Another thought on "[t]hose large, loping, motley letters, usually in wavy lines..." as Mr. Simon aptly characterizes graffiti:
ReplyDeleteThose characteristics, in part, may be due to the following:
1) the necessity of hasty application, lest the graffitists get caught
2) the influence of cartoons and animation on the youths who do most of the graffiti
3) the apparatus of the medium -- the very act of aiming a spray-can of paint (I doubt many graffitists stand there paint-brush in hand) in order to delineate some logo or other would seem to force, at least somewhat, a "loping" curvature effect on the result
and, perhaps,
4) the personality of the graffitists themselves, which may be sallow, callow, gauntly nihilistic, parasitically anarchistic, with an unhealthy dose of apolitical anomie thrown in -- all somehow conducive to expressing one's self in cartoonishly cryptic gibberish meant to be simultaneously portentous and flippant.

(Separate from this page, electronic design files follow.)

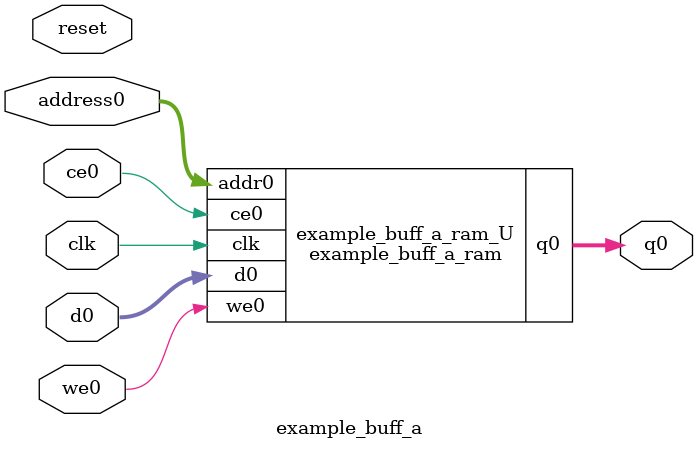
<source format=v>

`timescale 1 ns / 1 ps
module example_buff_a_ram (addr0, ce0, d0, we0, q0,  clk);

parameter DWIDTH = 256;
parameter AWIDTH = 8;
parameter MEM_SIZE = 256;

input[AWIDTH-1:0] addr0;
input ce0;
input[DWIDTH-1:0] d0;
input we0;
output reg[DWIDTH-1:0] q0;
input clk;

(* ram_style = "block" *)reg [DWIDTH-1:0] ram[0:MEM_SIZE-1];




always @(posedge clk)  
begin 
    if (ce0) 
    begin
        if (we0) 
        begin 
            ram[addr0] <= d0; 
            q0 <= d0;
        end 
        else 
            q0 <= ram[addr0];
    end
end


endmodule


`timescale 1 ns / 1 ps
module example_buff_a(
    reset,
    clk,
    address0,
    ce0,
    we0,
    d0,
    q0);

parameter DataWidth = 32'd256;
parameter AddressRange = 32'd256;
parameter AddressWidth = 32'd8;
input reset;
input clk;
input[AddressWidth - 1:0] address0;
input ce0;
input we0;
input[DataWidth - 1:0] d0;
output[DataWidth - 1:0] q0;



example_buff_a_ram example_buff_a_ram_U(
    .clk( clk ),
    .addr0( address0 ),
    .ce0( ce0 ),
    .d0( d0 ),
    .we0( we0 ),
    .q0( q0 ));

endmodule


</source>
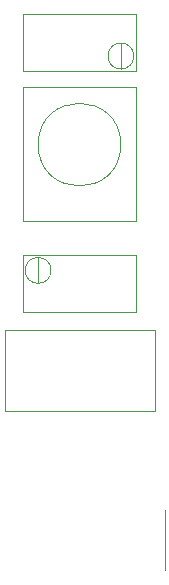
<source format=gbr>
G04 #@! TF.GenerationSoftware,KiCad,Pcbnew,(5.1.5-0-10_14)*
G04 #@! TF.CreationDate,2020-09-23T15:18:55-04:00*
G04 #@! TF.ProjectId,AYOMSM - VCA Control Board,41594f4d-534d-4202-9d20-56434120436f,1.1*
G04 #@! TF.SameCoordinates,Original*
G04 #@! TF.FileFunction,Other,Fab,Top*
%FSLAX46Y46*%
G04 Gerber Fmt 4.6, Leading zero omitted, Abs format (unit mm)*
G04 Created by KiCad (PCBNEW (5.1.5-0-10_14)) date 2020-09-23 15:18:55*
%MOMM*%
%LPD*%
G04 APERTURE LIST*
%ADD10C,0.100000*%
%ADD11C,0.120000*%
G04 APERTURE END LIST*
D10*
X81995000Y-75616000D02*
X81994000Y-77785000D01*
X81995000Y-75616000D02*
X81994000Y-77785000D01*
X80725000Y-80261000D02*
X90255000Y-80261000D01*
X80725000Y-75431000D02*
X80725000Y-80261000D01*
X90255000Y-75431000D02*
X80725000Y-75431000D01*
X90255000Y-80261000D02*
X90255000Y-75431000D01*
X83090000Y-76701000D02*
G75*
G03X83090000Y-76701000I-1095000J0D01*
G01*
X90100000Y-58554000D02*
G75*
G03X90100000Y-58554000I-1095000J0D01*
G01*
X80745000Y-54994000D02*
X80745000Y-59824000D01*
X80745000Y-59824000D02*
X90275000Y-59824000D01*
X90275000Y-59824000D02*
X90275000Y-54994000D01*
X90275000Y-54994000D02*
X80745000Y-54994000D01*
X89005000Y-59639000D02*
X89006000Y-57470000D01*
X89005000Y-59639000D02*
X89006000Y-57470000D01*
X89000000Y-66056000D02*
G75*
G03X89000000Y-66056000I-3500000J0D01*
G01*
X90250000Y-72556000D02*
X80750000Y-72556000D01*
X90250000Y-61206000D02*
X80750000Y-61206000D01*
X80750000Y-72556000D02*
X80750000Y-61206000D01*
X90250000Y-72556000D02*
X90250000Y-61206000D01*
X92710000Y-97028000D02*
X92710000Y-102108000D01*
D11*
X79172800Y-81759800D02*
X79172800Y-88619800D01*
X79172800Y-81759800D02*
X91872800Y-81759800D01*
X79172800Y-88619800D02*
X91872800Y-88619800D01*
X91872800Y-81759800D02*
X91872800Y-88619800D01*
M02*

</source>
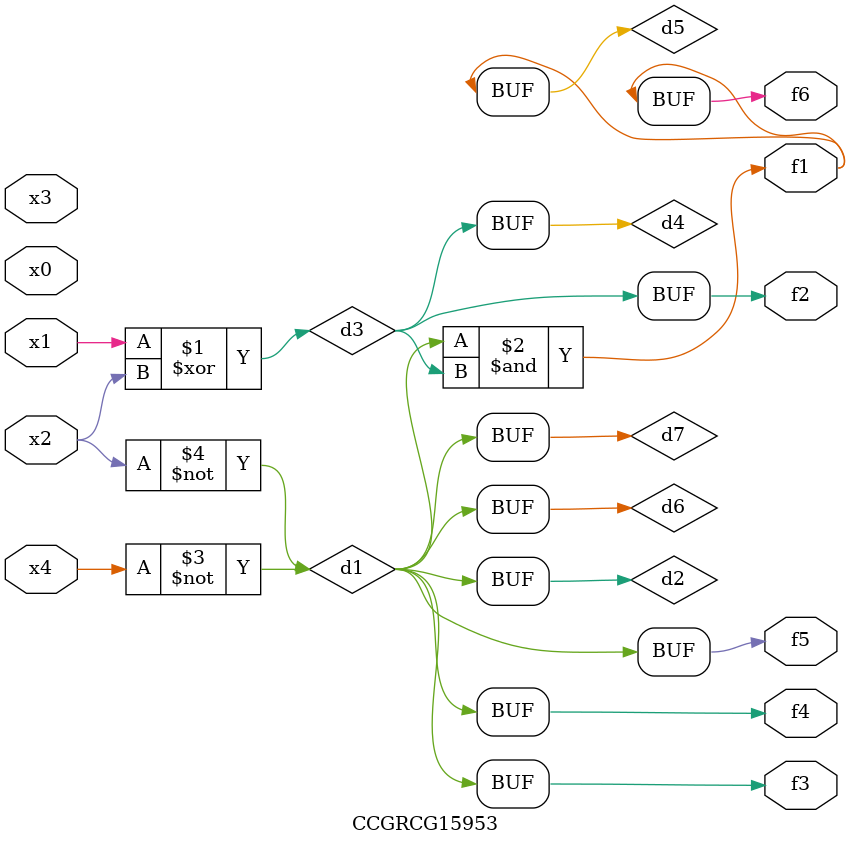
<source format=v>
module CCGRCG15953(
	input x0, x1, x2, x3, x4,
	output f1, f2, f3, f4, f5, f6
);

	wire d1, d2, d3, d4, d5, d6, d7;

	not (d1, x4);
	not (d2, x2);
	xor (d3, x1, x2);
	buf (d4, d3);
	and (d5, d1, d3);
	buf (d6, d1, d2);
	buf (d7, d2);
	assign f1 = d5;
	assign f2 = d4;
	assign f3 = d7;
	assign f4 = d7;
	assign f5 = d7;
	assign f6 = d5;
endmodule

</source>
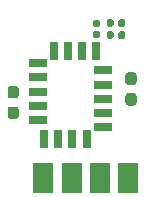
<source format=gbr>
G04 #@! TF.GenerationSoftware,KiCad,Pcbnew,(5.1.6)-1*
G04 #@! TF.CreationDate,2021-04-29T20:16:03-05:00*
G04 #@! TF.ProjectId,BEncoderBoard3(3),42456e63-6f64-4657-9242-6f6172643328,rev?*
G04 #@! TF.SameCoordinates,Original*
G04 #@! TF.FileFunction,Paste,Top*
G04 #@! TF.FilePolarity,Positive*
%FSLAX46Y46*%
G04 Gerber Fmt 4.6, Leading zero omitted, Abs format (unit mm)*
G04 Created by KiCad (PCBNEW (5.1.6)-1) date 2021-04-29 20:16:03*
%MOMM*%
%LPD*%
G01*
G04 APERTURE LIST*
%ADD10R,1.500000X0.700000*%
%ADD11R,0.700000X1.500000*%
%ADD12R,1.800000X2.500000*%
G04 APERTURE END LIST*
G36*
G01*
X137213000Y-91739500D02*
X137213000Y-91394500D01*
G75*
G02*
X137360500Y-91247000I147500J0D01*
G01*
X137655500Y-91247000D01*
G75*
G02*
X137803000Y-91394500I0J-147500D01*
G01*
X137803000Y-91739500D01*
G75*
G02*
X137655500Y-91887000I-147500J0D01*
G01*
X137360500Y-91887000D01*
G75*
G02*
X137213000Y-91739500I0J147500D01*
G01*
G37*
G36*
G01*
X136243000Y-91739500D02*
X136243000Y-91394500D01*
G75*
G02*
X136390500Y-91247000I147500J0D01*
G01*
X136685500Y-91247000D01*
G75*
G02*
X136833000Y-91394500I0J-147500D01*
G01*
X136833000Y-91739500D01*
G75*
G02*
X136685500Y-91887000I-147500J0D01*
G01*
X136390500Y-91887000D01*
G75*
G02*
X136243000Y-91739500I0J147500D01*
G01*
G37*
D10*
X135899600Y-94559200D03*
X135899600Y-95759200D03*
X135899600Y-96959200D03*
X135899600Y-98159200D03*
X135899600Y-99359200D03*
D11*
X134549600Y-100357530D03*
X133349600Y-100357530D03*
X132149600Y-100357530D03*
X130949600Y-100357530D03*
D10*
X130399600Y-98759200D03*
X130399600Y-97559200D03*
X130399600Y-96359200D03*
X130399600Y-95159200D03*
X130399600Y-93959200D03*
D11*
X131749600Y-92909200D03*
X132949600Y-92909200D03*
X134149600Y-92909200D03*
X135349600Y-92909200D03*
G36*
G01*
X128096000Y-97632000D02*
X128571000Y-97632000D01*
G75*
G02*
X128808500Y-97869500I0J-237500D01*
G01*
X128808500Y-98444500D01*
G75*
G02*
X128571000Y-98682000I-237500J0D01*
G01*
X128096000Y-98682000D01*
G75*
G02*
X127858500Y-98444500I0J237500D01*
G01*
X127858500Y-97869500D01*
G75*
G02*
X128096000Y-97632000I237500J0D01*
G01*
G37*
G36*
G01*
X128096000Y-95882000D02*
X128571000Y-95882000D01*
G75*
G02*
X128808500Y-96119500I0J-237500D01*
G01*
X128808500Y-96694500D01*
G75*
G02*
X128571000Y-96932000I-237500J0D01*
G01*
X128096000Y-96932000D01*
G75*
G02*
X127858500Y-96694500I0J237500D01*
G01*
X127858500Y-96119500D01*
G75*
G02*
X128096000Y-95882000I237500J0D01*
G01*
G37*
G36*
G01*
X138540500Y-95789000D02*
X138065500Y-95789000D01*
G75*
G02*
X137828000Y-95551500I0J237500D01*
G01*
X137828000Y-94976500D01*
G75*
G02*
X138065500Y-94739000I237500J0D01*
G01*
X138540500Y-94739000D01*
G75*
G02*
X138778000Y-94976500I0J-237500D01*
G01*
X138778000Y-95551500D01*
G75*
G02*
X138540500Y-95789000I-237500J0D01*
G01*
G37*
G36*
G01*
X138540500Y-97539000D02*
X138065500Y-97539000D01*
G75*
G02*
X137828000Y-97301500I0J237500D01*
G01*
X137828000Y-96726500D01*
G75*
G02*
X138065500Y-96489000I237500J0D01*
G01*
X138540500Y-96489000D01*
G75*
G02*
X138778000Y-96726500I0J-237500D01*
G01*
X138778000Y-97301500D01*
G75*
G02*
X138540500Y-97539000I-237500J0D01*
G01*
G37*
D12*
X130893000Y-103632000D03*
X135693000Y-103632000D03*
X133293000Y-103632000D03*
X138093000Y-103632000D03*
G36*
G01*
X137213000Y-90723500D02*
X137213000Y-90378500D01*
G75*
G02*
X137360500Y-90231000I147500J0D01*
G01*
X137655500Y-90231000D01*
G75*
G02*
X137803000Y-90378500I0J-147500D01*
G01*
X137803000Y-90723500D01*
G75*
G02*
X137655500Y-90871000I-147500J0D01*
G01*
X137360500Y-90871000D01*
G75*
G02*
X137213000Y-90723500I0J147500D01*
G01*
G37*
G36*
G01*
X136243000Y-90723500D02*
X136243000Y-90378500D01*
G75*
G02*
X136390500Y-90231000I147500J0D01*
G01*
X136685500Y-90231000D01*
G75*
G02*
X136833000Y-90378500I0J-147500D01*
G01*
X136833000Y-90723500D01*
G75*
G02*
X136685500Y-90871000I-147500J0D01*
G01*
X136390500Y-90871000D01*
G75*
G02*
X136243000Y-90723500I0J147500D01*
G01*
G37*
G36*
G01*
X135544500Y-90869000D02*
X135199500Y-90869000D01*
G75*
G02*
X135052000Y-90721500I0J147500D01*
G01*
X135052000Y-90426500D01*
G75*
G02*
X135199500Y-90279000I147500J0D01*
G01*
X135544500Y-90279000D01*
G75*
G02*
X135692000Y-90426500I0J-147500D01*
G01*
X135692000Y-90721500D01*
G75*
G02*
X135544500Y-90869000I-147500J0D01*
G01*
G37*
G36*
G01*
X135544500Y-91839000D02*
X135199500Y-91839000D01*
G75*
G02*
X135052000Y-91691500I0J147500D01*
G01*
X135052000Y-91396500D01*
G75*
G02*
X135199500Y-91249000I147500J0D01*
G01*
X135544500Y-91249000D01*
G75*
G02*
X135692000Y-91396500I0J-147500D01*
G01*
X135692000Y-91691500D01*
G75*
G02*
X135544500Y-91839000I-147500J0D01*
G01*
G37*
M02*

</source>
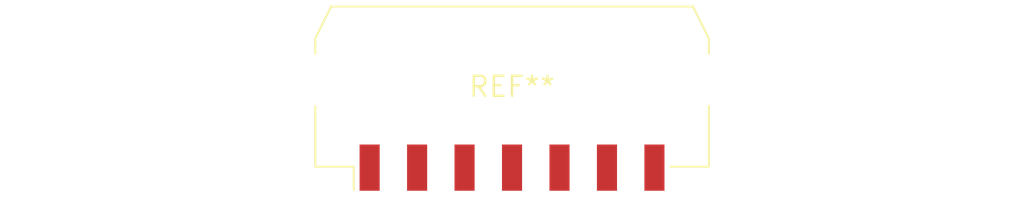
<source format=kicad_pcb>
(kicad_pcb (version 20240108) (generator pcbnew)

  (general
    (thickness 1.6)
  )

  (paper "A4")
  (layers
    (0 "F.Cu" signal)
    (31 "B.Cu" signal)
    (32 "B.Adhes" user "B.Adhesive")
    (33 "F.Adhes" user "F.Adhesive")
    (34 "B.Paste" user)
    (35 "F.Paste" user)
    (36 "B.SilkS" user "B.Silkscreen")
    (37 "F.SilkS" user "F.Silkscreen")
    (38 "B.Mask" user)
    (39 "F.Mask" user)
    (40 "Dwgs.User" user "User.Drawings")
    (41 "Cmts.User" user "User.Comments")
    (42 "Eco1.User" user "User.Eco1")
    (43 "Eco2.User" user "User.Eco2")
    (44 "Edge.Cuts" user)
    (45 "Margin" user)
    (46 "B.CrtYd" user "B.Courtyard")
    (47 "F.CrtYd" user "F.Courtyard")
    (48 "B.Fab" user)
    (49 "F.Fab" user)
    (50 "User.1" user)
    (51 "User.2" user)
    (52 "User.3" user)
    (53 "User.4" user)
    (54 "User.5" user)
    (55 "User.6" user)
    (56 "User.7" user)
    (57 "User.8" user)
    (58 "User.9" user)
  )

  (setup
    (pad_to_mask_clearance 0)
    (pcbplotparams
      (layerselection 0x00010fc_ffffffff)
      (plot_on_all_layers_selection 0x0000000_00000000)
      (disableapertmacros false)
      (usegerberextensions false)
      (usegerberattributes false)
      (usegerberadvancedattributes false)
      (creategerberjobfile false)
      (dashed_line_dash_ratio 12.000000)
      (dashed_line_gap_ratio 3.000000)
      (svgprecision 4)
      (plotframeref false)
      (viasonmask false)
      (mode 1)
      (useauxorigin false)
      (hpglpennumber 1)
      (hpglpenspeed 20)
      (hpglpendiameter 15.000000)
      (dxfpolygonmode false)
      (dxfimperialunits false)
      (dxfusepcbnewfont false)
      (psnegative false)
      (psa4output false)
      (plotreference false)
      (plotvalue false)
      (plotinvisibletext false)
      (sketchpadsonfab false)
      (subtractmaskfromsilk false)
      (outputformat 1)
      (mirror false)
      (drillshape 1)
      (scaleselection 1)
      (outputdirectory "")
    )
  )

  (net 0 "")

  (footprint "Molex_Micro-Fit_3.0_43650-0710_1x07-1MP_P3.00mm_Horizontal" (layer "F.Cu") (at 0 0))

)

</source>
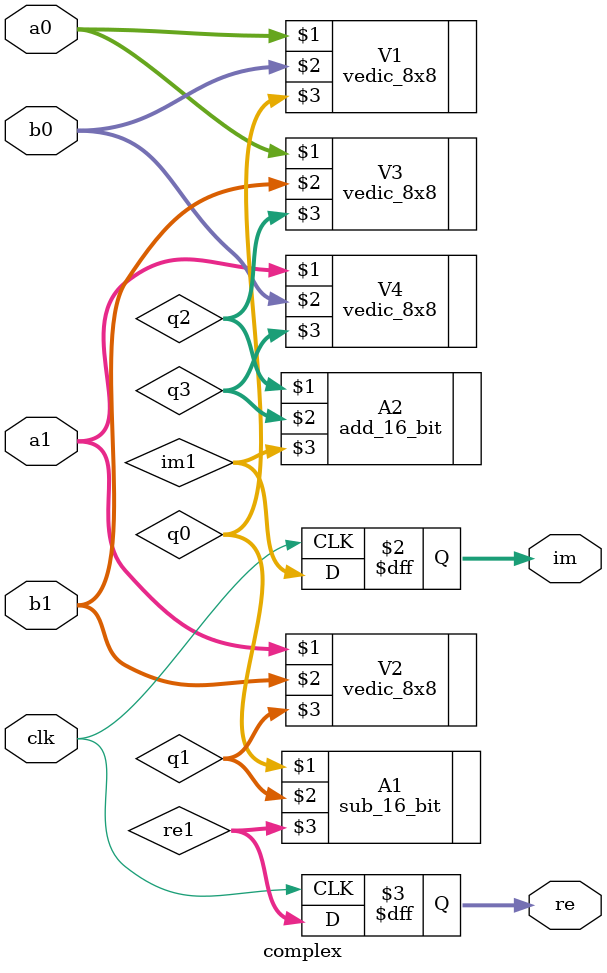
<source format=v>
module complex(clk,a0,a1,b0,b1,im,re);
parameter N = 8;
input clk;
input [N-1:0] a0,a1,b0,b1;
output reg [15:0] im, re;
wire [15:0] im1, re1;

wire [15:0] q0, q1, q2, q3;
    
vedic_8x8 V1(a0,b0,q0);
vedic_8x8 V2(a1,b1,q1);
vedic_8x8 V3(a0,b1,q2);
vedic_8x8 V4(a1,b0,q3);

sub_16_bit A1(q0,q1,re1);
add_16_bit A2(q2,q3,im1);
always @(posedge clk) begin
    re = re1;
    im = im1;    
end

endmodule





</source>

There is a way, I think, for a graffitist to produce something at least more aesthetically pleasing, and perhaps even artistic: he or she would take a giant sheet of paper and cut various shapes into it, quickly tape the paper to a wall (requiring perhaps a ladder for the upper corners), then spray paint the surface of the paper (either with one spray can or more, if several colors here and there are desired). The sprayed paint will only go through the cut holes and -- if the graffitist is also a talented scissorist -- could produce a much more precise and possibly pleasing result.
"...the personality of the graffitists themselves, which may be sallow, callow, gauntly nihilistic, parasitically anarchistic, with an unhealthy dose of apolitical anomie thrown in...."
ReplyDeleteCome, come Hesperado: don't those words also describe some of the major artists of the last century? Novelists? Painters? Musicians?
You have a point there, Joe. I need to add some more adjectives and adverbs to distinguish the graffitists -- if they are so distinguished.
ReplyDeleteAs an indirectly related aside, I wonder what John Simon thinks of Robert Hughes. Any thought, even if characteristically as terse as a crumb or drop that barely sustains a hungry or thirsty reader, would be welcome.
ReplyDeleteMies van der Rohe (as his original surname was Mies, it should be included).
ReplyDeleteAalto.
And Hesperado, as Christo's wife Jeanne-Claude died in 2009, it's highly unlikely she'll be wrapping anything further in the future.